“At what point in the sales process should I find out which competitors my prospects are looking at / comparing us to?“
My answer is going to raise some eyebrows, but here it goes anyway…
Most of us have been taught to ask our prospects “Who else are you looking at / comparing us to?” during the discovery (qualifying) phase of the sales process. I would advise against that in most cases.
I recommend you uncover which competitors your prospects were looking atAFTER the sales is either WON or LOST.
Whoa! That’s CRAZY! Or is it?
Here are the two MAJOR PROBLEMS I have with trying to uncover which competitors my prospects are looking at / comparing me to BEFORE they’ve made a decision:
- Enquiring about “who else” they are considering puts my prospects on the defense.
- They tend to defend their reasons for considering other vendors, thus selling themselves as to why the “other guy” may be a better fit.

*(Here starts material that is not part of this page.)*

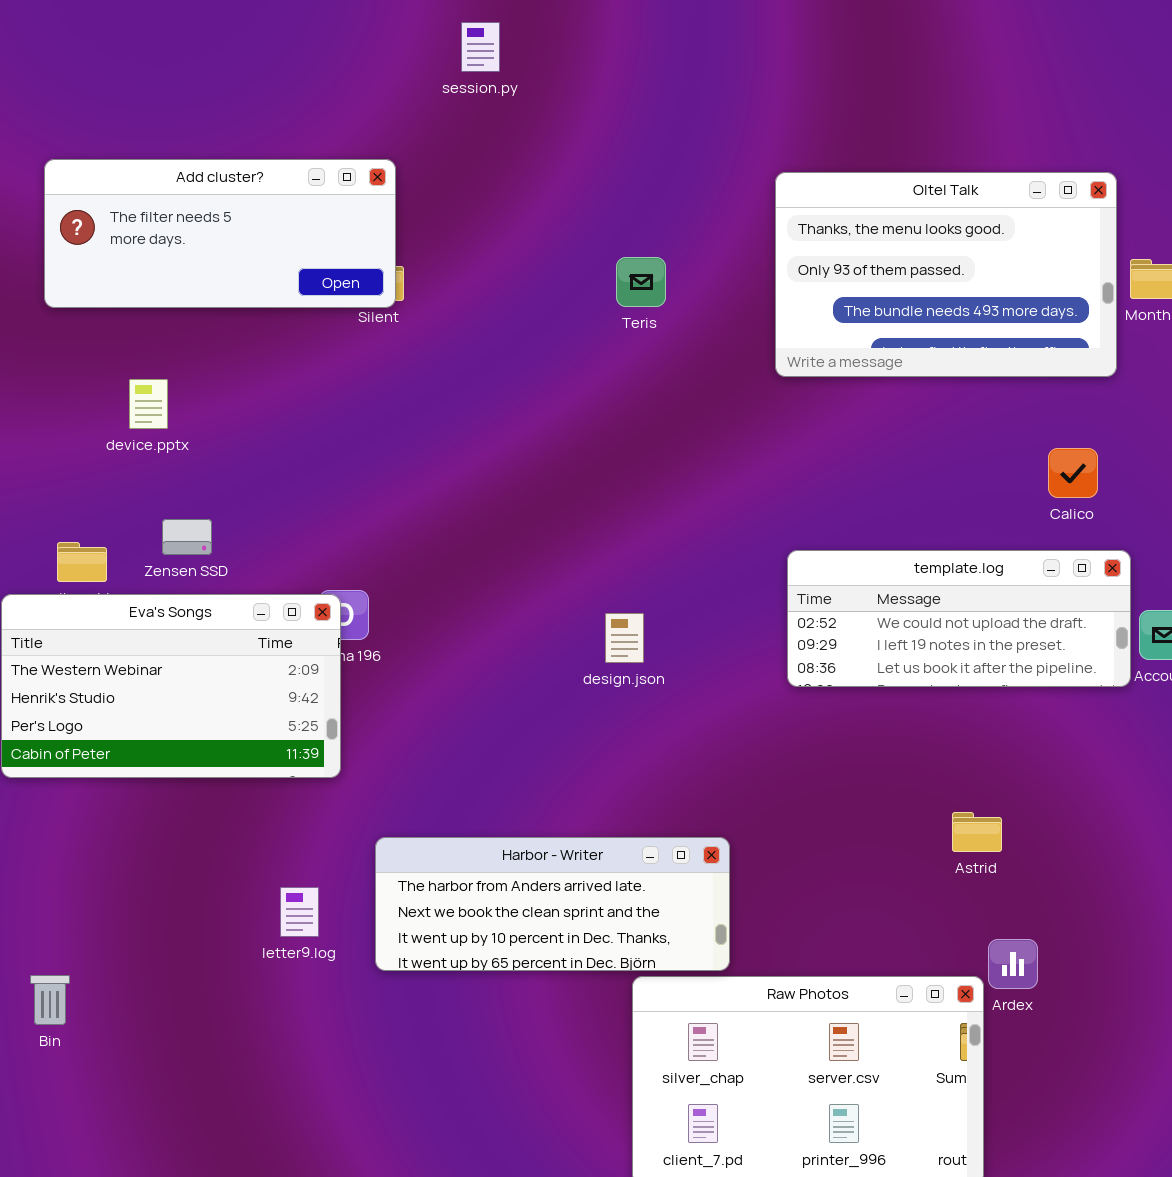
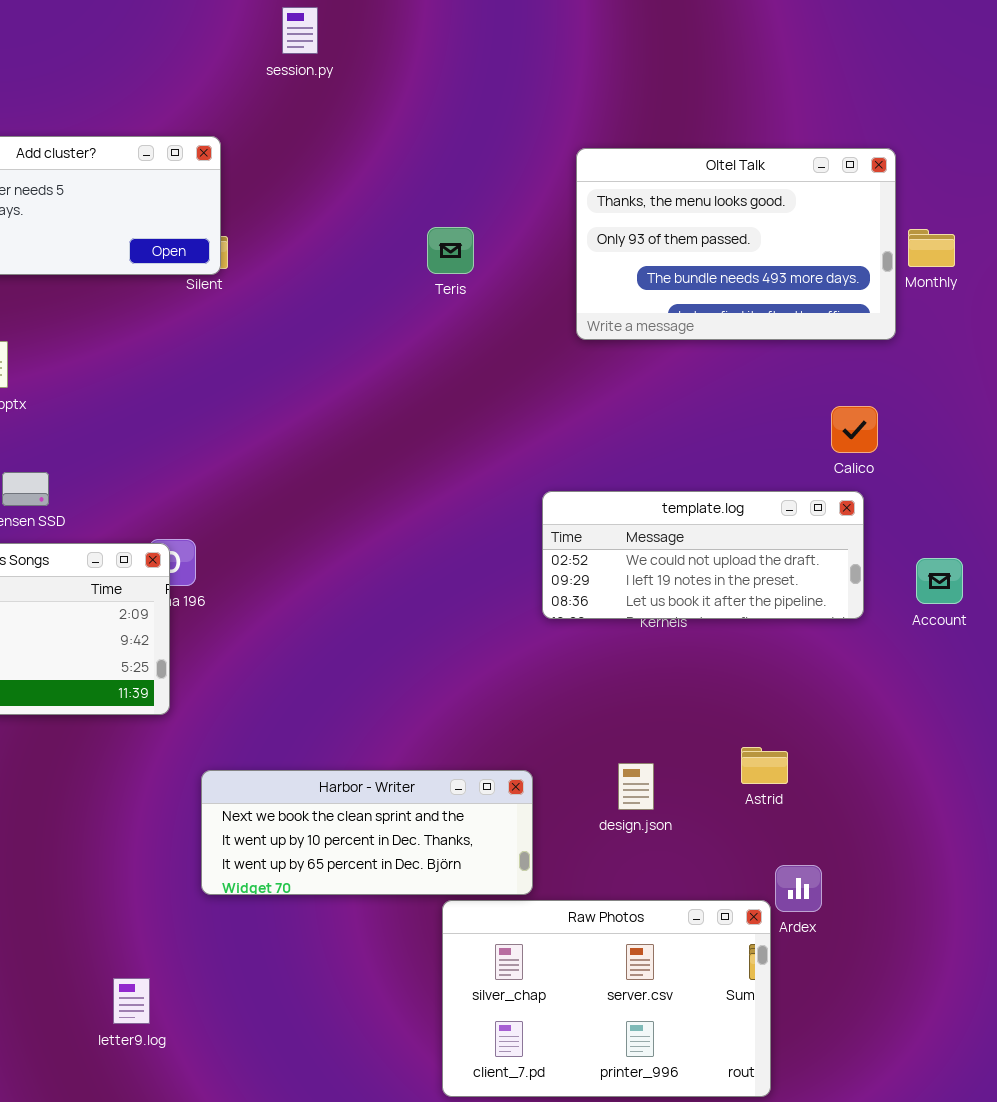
template.log: [787,550,1131,687] -> [542,491,864,619], moved
design.json: [605,613,644,663] -> [618,763,654,810], moved
Harbor - Writer: [375,837,730,971] -> [201,770,533,895], scrolled down 1 row
letter9.log: [280,887,319,937] -> [113,978,150,1024], moved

So here’s what I like to do instead:
I like to find out what my prospects ideal solution / needs look like. I care lessabout who else they are considering and focus more on what they are after and how my solution fits their needs / wants and desires.
So after understanding the problem they want to solve, I like to identify what their ideal solution looks like to them. You can do that simply by asking a simple question such as:
“Mr. Prospect, what are the top three features our software solution has to have for you?” or;
“Mr. Prospect, other than price, what’s most important to you when selecting a vendor/company/solution to help you solve _______?”
Asking questions like this opens your prospects up where asking “who else are you looking at / considering?” puts them on the defense.
If I’ve done my job right and have asked the right questions in order to truly understand their problem and how they want it solved, I can focus my solution to their needs and won’t have to worry about what my competitors are up to.
But What if They Say They Want to “Shop Around?”
I recently had a prospect send me an email that said:
“I have one other proposal to review. Will let you know one way or the other this week.”
This was my reply:
“(PROSPECTS NAME), I’m a little surprised to hear you say you would like to still look at other options. There isn’t another sales person out there with better content for selling by phone and our delivery system is extremely successful, not to mention affordable. So the question is, what is it that you are looking for that we are missing?”
Notice I didn’t put the focus on my competition but rather on what he was after, how our solution matches up with what his needs are (GREAT CONTENT / DELIVERABILITY / AFFORDABLE) and asked what we are missing, rather than ask what do the others have that we don’t?!
PS… This was the follow-up email I got back from the prospect:
“Michael: I always do my diligence. Finished today and decided to go with your 8-week inside sales improvement program per our discussion. Please send me what I need to move forward.”
If It Ain’t Broke, Don’t Fix It
If you currently use any form of questioning to uncover which competitors your prospects are considering, and it’s working for you, great. Don’t change.
But if you find that you seem to keep losing deals to your competition, try focusing more on asking the right sales questions in order to uncover what’s important to your prospect, and less on who else they are comparing you to.
PSS… Once you have WON the sale, feel free to ask who else they were considering and WHY they chose you over them. Do the same if you’ve lost the sale so you can learn to be better with the next prospect.